## Yang Dikerjakan
#1 Menurut FAO dalam kutipan tentang perang sapi di Republik Afrika Tengah, berapa persen pasokan ternak anjlok dibandingkan data sebelum krisis?
#2 Tentukan apakah setiap pernyataan berikut sesuai dengan kutipan tentang perang sapi, lalu kutip kata-kata yang menentukannya: (a) Presiden Francois Bozize digulingkan pada Maret 2013. (b) Populasi total Mbororo berjumlah sekitar 300 ribu orang. (c) Sebagian peternak melarikan diri ke Kamerun, Chad dan Sudan.
#3 Tuliskan lanjutan kutipan tentang perang sapi di Republik Afrika Tengah, dimulai setelah kalimat terakhirnya.

## Kutipan
════════════════

"Perang Sapi" Membara di Tengah Kekerasan Sektarian Afrika Tengah
BANGUI, SATUHARAPAN.COM - "Perang sapi" membara di tengah konflik sektarian berdarah di Republik Afrika Tengah, dengan aksi pembantaian kawanan ternak menggunakan granat atau senapan mesin, pencurian sapi, penculikan atau pembunuhan peternak serta serangan pembalasan terhadap penduduk desa lawan.
Aksi yang menyasar hewan ternak di negara berkecamuk itu menyebabkan kerugian ekonomi langsung.
Perdagangan hewan ternak merupakan sumber pendapatan utama bagi sekitar 300 ribu orang di negara berpenduduk lima juta jiwa itu, dan memberikan kontribusi lebih dari 10 persen terhadap Produk Domestik Bruto pada era 2000-an, menurut data Organisasi Pangan Dunia PBB (Food and Agricultural Organization/FAO).
Nilai sapi membuat ternak itu menjadi sasaran alternatif penjarahan atau pembantaian oleh penjarah hampir di seluruh kawasan di utara dan barat negara itu.
Gerakan tersebut mencekik pasokan ke ibu kota, Bangui, sehingga menyebabkan lelang sapi dan rumah potong di utara kota itu ditutup.
"Data pasok ternak anjlok 77 persen dibandingkan data sebelum krisis, akibat pembantaian massal dan pencurian," kata FAO.
Kekerasan di sektor pertanian ini merupakan dampak terbaru kerusuhan menyusul penggulingan Presiden Francois Bozize pada Maret 2013 oleh pemberontak Muslim Seleka dan menggantinya dengan pemimpin mereka, Michel Djotodia.
Djotodia dipaksa turun karena gagal menghentikan bentrok sektarian antara anggota Seleka dan milisi Kristen yang dikenal sebagai anti-Balaka, dengan bentrokan berdarah yang meletus pada 2013 dan 2014 di seluruh negeri.
1.000 Petani Dibunuh
Korban utama dari kalangan manusia dalam perang sapi ini adalah peternak Mbororo-- anggota etnis Muslim Fula yang terjebak di tengah-tengah permusuhan anti-Balaka dan Seleka.
"Ketika anti-Balaka tiba di Barat, mereka menyasar Mbororo dan hewan ternaknya. Mereka menggunakan granat untuk membunuh sapi, menembakkan Kalashnikov ke arah kawanan ternak dan membantai keluarga mereka. Semua 300 sapi saya, istri saya, empat anak, lenyap," kata seorang petani, Maloum Bi Issa, yang melarikan diri ke Bangui setelah serangan itu.
"Sebelum ini, sapi ada di mana-mana di negara ini," katanya.
Menurut estimasi kelompok minoritas Fula di Bangui, sekitar sejuta sapi dibantai atau dicuri, dan sekitar 1.000 peternak dibunuh dari populasi total Mbororo yang sebanyak 40 ribu orang.
Ribuan peternak lain melarikan diri bersama ternak-ternak mereka ke negara-negara tetangga Kamerun, Chad dan Sudan.
Hasil dari konflik tersebut adalah turunnya pasokan daging sapi dan terbukanya pasar yang lapar bagi mereka yang menjual sapi curian.

════════════════

## Cuplikan Baris

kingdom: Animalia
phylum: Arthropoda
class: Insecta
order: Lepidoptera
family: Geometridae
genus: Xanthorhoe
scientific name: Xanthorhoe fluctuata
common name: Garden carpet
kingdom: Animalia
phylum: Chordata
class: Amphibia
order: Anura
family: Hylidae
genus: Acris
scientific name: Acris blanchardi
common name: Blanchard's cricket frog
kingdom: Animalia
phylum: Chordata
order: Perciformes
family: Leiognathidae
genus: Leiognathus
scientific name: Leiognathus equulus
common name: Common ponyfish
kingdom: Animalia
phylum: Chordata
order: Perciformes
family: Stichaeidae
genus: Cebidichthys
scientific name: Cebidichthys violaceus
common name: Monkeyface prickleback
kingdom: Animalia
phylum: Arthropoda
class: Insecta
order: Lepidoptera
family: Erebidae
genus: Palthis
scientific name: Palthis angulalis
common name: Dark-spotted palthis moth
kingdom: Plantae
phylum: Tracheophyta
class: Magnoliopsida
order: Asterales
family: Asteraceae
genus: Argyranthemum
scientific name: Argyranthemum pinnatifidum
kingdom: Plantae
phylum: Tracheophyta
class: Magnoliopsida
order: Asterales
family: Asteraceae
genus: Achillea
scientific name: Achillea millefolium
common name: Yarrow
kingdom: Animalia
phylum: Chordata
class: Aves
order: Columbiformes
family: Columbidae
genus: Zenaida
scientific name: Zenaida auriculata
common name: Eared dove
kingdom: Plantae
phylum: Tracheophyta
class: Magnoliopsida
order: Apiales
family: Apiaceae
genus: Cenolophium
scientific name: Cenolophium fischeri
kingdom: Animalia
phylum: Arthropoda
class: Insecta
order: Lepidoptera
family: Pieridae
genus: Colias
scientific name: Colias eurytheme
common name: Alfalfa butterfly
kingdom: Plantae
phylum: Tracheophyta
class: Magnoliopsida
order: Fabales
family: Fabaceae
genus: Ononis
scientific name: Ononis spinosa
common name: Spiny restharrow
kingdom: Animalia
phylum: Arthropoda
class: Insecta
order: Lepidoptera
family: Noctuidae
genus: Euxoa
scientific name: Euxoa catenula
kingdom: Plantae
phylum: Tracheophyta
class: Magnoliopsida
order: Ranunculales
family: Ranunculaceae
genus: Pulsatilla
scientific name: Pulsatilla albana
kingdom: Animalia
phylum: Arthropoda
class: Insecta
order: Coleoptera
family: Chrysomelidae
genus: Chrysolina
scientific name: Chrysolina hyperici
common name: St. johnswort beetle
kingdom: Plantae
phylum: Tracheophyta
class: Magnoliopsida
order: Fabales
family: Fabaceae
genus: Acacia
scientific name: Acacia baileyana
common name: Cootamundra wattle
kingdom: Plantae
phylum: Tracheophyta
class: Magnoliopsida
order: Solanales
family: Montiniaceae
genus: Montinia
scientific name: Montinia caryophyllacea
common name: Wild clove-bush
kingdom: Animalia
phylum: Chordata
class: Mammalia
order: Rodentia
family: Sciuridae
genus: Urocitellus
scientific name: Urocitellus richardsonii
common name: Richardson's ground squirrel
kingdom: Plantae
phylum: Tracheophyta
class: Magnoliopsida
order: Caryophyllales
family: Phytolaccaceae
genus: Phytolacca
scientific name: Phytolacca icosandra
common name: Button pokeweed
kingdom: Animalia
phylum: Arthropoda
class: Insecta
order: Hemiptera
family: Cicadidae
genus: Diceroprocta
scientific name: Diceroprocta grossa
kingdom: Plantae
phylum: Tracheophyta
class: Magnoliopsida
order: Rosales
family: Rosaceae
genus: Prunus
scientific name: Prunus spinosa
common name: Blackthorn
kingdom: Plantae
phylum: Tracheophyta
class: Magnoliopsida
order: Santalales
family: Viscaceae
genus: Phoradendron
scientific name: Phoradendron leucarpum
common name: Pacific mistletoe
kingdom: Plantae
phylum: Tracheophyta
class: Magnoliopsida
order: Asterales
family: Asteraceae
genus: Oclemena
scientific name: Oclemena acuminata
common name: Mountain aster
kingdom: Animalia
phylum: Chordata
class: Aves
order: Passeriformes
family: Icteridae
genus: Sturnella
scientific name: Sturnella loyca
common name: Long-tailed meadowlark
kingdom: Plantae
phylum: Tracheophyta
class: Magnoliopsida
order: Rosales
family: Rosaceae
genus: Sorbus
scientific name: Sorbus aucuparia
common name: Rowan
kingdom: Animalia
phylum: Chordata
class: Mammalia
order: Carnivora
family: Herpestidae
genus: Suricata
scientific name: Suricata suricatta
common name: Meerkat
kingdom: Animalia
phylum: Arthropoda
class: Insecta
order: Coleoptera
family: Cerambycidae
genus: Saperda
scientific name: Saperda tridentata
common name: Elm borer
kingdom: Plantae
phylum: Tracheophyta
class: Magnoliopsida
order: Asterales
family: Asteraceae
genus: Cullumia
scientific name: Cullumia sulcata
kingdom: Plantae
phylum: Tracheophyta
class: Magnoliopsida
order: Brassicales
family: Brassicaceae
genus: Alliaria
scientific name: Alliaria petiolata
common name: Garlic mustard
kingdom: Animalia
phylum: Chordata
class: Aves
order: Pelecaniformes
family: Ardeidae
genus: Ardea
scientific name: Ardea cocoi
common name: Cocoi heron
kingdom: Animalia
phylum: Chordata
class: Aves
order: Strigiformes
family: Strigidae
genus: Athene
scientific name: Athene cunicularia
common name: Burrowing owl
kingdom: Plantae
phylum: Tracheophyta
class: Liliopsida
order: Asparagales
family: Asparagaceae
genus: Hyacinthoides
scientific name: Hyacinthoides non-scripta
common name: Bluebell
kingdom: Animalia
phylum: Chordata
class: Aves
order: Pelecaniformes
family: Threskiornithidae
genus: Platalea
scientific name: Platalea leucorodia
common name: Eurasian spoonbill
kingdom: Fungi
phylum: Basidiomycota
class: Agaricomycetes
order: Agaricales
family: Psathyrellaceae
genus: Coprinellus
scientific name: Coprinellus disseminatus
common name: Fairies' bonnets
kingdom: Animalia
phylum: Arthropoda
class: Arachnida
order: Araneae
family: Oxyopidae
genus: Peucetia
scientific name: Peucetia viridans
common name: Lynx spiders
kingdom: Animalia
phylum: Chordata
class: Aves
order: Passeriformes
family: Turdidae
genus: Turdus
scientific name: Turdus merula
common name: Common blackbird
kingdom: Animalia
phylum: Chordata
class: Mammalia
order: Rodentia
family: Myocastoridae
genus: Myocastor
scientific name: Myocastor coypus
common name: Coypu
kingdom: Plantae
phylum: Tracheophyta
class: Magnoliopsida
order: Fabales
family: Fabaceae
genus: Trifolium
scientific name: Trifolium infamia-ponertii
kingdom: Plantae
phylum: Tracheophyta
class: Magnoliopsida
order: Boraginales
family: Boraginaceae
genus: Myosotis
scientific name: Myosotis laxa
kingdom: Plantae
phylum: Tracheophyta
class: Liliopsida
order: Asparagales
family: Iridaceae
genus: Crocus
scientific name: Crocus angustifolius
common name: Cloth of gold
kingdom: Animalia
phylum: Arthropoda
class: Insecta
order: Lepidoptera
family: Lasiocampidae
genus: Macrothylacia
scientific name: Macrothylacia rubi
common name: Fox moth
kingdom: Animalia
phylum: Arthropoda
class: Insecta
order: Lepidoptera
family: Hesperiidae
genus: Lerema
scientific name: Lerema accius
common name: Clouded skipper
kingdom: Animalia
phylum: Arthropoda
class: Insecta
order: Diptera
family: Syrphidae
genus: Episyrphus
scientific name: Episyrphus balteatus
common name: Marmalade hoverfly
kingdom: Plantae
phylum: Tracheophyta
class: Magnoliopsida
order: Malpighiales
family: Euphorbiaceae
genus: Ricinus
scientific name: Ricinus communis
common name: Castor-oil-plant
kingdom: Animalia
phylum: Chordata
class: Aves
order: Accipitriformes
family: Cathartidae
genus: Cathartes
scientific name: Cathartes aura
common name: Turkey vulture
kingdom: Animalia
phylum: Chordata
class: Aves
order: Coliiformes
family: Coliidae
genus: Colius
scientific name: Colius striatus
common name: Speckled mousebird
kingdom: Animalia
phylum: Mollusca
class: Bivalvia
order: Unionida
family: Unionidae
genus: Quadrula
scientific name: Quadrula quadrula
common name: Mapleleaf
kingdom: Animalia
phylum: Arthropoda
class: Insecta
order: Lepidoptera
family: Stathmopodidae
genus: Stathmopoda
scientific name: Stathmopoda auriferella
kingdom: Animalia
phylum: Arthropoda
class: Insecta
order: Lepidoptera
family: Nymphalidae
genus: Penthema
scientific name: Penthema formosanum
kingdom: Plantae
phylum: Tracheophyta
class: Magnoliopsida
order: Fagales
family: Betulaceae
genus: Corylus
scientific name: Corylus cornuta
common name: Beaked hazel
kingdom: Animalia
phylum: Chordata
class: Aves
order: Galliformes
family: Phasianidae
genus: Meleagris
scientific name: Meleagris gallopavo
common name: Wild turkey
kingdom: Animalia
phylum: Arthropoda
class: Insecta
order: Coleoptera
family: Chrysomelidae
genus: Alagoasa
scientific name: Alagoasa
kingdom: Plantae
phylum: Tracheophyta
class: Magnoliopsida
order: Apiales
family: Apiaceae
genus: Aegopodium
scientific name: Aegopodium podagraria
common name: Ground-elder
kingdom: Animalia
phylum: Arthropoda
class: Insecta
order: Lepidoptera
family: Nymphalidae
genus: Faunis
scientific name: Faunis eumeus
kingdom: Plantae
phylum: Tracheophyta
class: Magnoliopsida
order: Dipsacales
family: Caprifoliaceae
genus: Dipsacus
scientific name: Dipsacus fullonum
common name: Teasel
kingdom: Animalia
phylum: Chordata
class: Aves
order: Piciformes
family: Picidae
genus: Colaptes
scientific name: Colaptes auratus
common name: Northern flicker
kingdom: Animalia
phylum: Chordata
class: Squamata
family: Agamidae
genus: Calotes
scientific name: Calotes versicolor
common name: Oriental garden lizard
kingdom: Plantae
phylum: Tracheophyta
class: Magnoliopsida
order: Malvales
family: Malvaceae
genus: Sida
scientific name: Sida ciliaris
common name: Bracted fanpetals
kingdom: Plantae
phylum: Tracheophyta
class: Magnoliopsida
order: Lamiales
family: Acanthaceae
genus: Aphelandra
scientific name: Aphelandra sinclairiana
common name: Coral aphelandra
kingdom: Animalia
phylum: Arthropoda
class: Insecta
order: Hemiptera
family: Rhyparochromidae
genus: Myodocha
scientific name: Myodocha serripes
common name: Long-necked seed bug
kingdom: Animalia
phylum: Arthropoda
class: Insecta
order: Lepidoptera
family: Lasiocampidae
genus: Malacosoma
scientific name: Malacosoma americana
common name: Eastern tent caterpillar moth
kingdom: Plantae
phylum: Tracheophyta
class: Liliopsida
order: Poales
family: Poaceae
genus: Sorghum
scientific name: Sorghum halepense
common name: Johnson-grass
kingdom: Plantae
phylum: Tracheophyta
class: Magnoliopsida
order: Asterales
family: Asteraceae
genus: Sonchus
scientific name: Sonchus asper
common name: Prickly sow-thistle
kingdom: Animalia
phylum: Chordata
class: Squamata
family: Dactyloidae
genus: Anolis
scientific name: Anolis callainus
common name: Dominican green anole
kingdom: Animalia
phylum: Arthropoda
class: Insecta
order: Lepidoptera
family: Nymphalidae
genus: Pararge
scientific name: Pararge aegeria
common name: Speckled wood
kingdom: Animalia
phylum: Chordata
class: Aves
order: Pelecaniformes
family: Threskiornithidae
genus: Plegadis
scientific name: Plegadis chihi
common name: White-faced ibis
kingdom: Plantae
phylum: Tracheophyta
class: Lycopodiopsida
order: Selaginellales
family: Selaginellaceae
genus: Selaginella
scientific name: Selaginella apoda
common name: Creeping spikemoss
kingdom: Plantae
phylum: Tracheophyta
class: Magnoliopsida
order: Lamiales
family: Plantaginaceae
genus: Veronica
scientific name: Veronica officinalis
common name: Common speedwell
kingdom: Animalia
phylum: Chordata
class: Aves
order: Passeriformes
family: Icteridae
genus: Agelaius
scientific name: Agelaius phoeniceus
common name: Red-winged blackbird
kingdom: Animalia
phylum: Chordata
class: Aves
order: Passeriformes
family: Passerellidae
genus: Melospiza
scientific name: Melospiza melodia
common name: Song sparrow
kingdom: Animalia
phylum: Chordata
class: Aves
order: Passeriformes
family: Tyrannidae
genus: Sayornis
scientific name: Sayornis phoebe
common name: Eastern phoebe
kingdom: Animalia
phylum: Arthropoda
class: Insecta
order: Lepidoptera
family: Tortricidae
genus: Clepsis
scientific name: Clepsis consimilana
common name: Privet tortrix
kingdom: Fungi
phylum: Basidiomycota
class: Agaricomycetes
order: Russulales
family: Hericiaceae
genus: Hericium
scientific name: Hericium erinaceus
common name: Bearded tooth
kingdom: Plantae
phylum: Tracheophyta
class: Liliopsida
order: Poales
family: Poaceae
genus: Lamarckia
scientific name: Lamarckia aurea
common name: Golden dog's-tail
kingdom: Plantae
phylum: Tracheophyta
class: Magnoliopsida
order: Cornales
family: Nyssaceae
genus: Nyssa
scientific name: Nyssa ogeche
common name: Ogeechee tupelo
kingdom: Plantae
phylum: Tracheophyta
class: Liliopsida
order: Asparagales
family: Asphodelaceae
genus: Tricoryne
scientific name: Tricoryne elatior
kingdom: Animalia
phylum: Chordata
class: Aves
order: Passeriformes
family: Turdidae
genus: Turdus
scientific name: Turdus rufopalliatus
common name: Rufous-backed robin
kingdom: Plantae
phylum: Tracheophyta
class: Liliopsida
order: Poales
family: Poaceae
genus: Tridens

════════════════

## Hasil Latihan
#1 Pasokan ternak anjlok 77 persen dibandingkan data sebelum krisis.

#2
(a) Ya: "penggulingan Presiden Francois Bozize pada Maret 2013".
(b) Tidak: "populasi total Mbororo yang sebanyak 40 ribu orang".
(c) Ya: "melarikan diri bersama ternak-ternak mereka ke negara-negara tetangga Kamerun, Chad dan Sudan".

#3
"Saat ini tidak ada seorang pun di Afrika Tengah yang bisa membantah bahwa mereka telah makan daging sapi yang dijual oleh anti-Balaka," kata seorang pejabat setempat yang menolak disebutkan namanya.
"Seluruh kawasan dipasok (dengan cara itu), terutama di Bangui utara."
Beberapa pihak membenarkan perdagangan seperti itu sebagai kompensasi yang tertunda.
"Ini adalah buah dari kemenangan atas orang-orang yang membunuh orang tua kami, memerkosa ibu kami, saudara perempuan kami, istri-istri kami, dan menghancurkan harta benda kami," kata Severin Ndotiyi, bekas militan anti-Balaka yang juga dikenal dengan nama "Satan".
Tidak Ragu Menyerang
Larinya para peternak itu, bagaimanapun, mengubah cara penganiayaan. Menurut pengamatan FAO, kelompok bersenjata yang tidak lagi mencuri sapi, menyerang peternak dengan meminta uang perlindungan sebagai gantinya.
"Beberapa petani saat itu disandera oleh anti-Balaka sehingga mereka tidak akan kehilangan sumber pendapatan penting mereka," kata FAO.
"Ketika petani berhasil lari dari kawasan yang dikuasai anti-Balaka, kelompok itu tidak akan segan-segan menyerang organisasi non-pemerintah, pedagang ternak, dan warga setempat demi mencuri barang-barang mereka. Ini merupakan masalah keamanan yang nyata."
Perpindahan petani tersebut juga mengganggu pembagian lahan di kawasan penggembalaan berpindah. "Pulihnya keamanan tidak akan berarti secara otomatis peternak kembali ke kawasan sebelumnya," kata FAO.
Daging sapi merupakan komoditas yang sangat dicari di negara yang tiga perempat dari menu-menunya menggunakan daging sapi, terutama di Bangui.
Dimasak dengan santan, daun singkong, tomat atau saus "goussa", daging sapi di Republik Afrika Tengah dihidangkan dengan cara dipanggang atau ditumis, dan dimakan bersama roti atau makanan lain.
Etnis Fula juga memasak daging sapi dengan diasap supaya tahan lama.
Sebelum pecahnya kekerasan tanpa jeda pada 1990, "jumlah sapi hampir sama dengan jumlah penduduk," kata Maurice Agoumaka, mantan pegawai Federasi Nasional Peternak Afrika Tengah.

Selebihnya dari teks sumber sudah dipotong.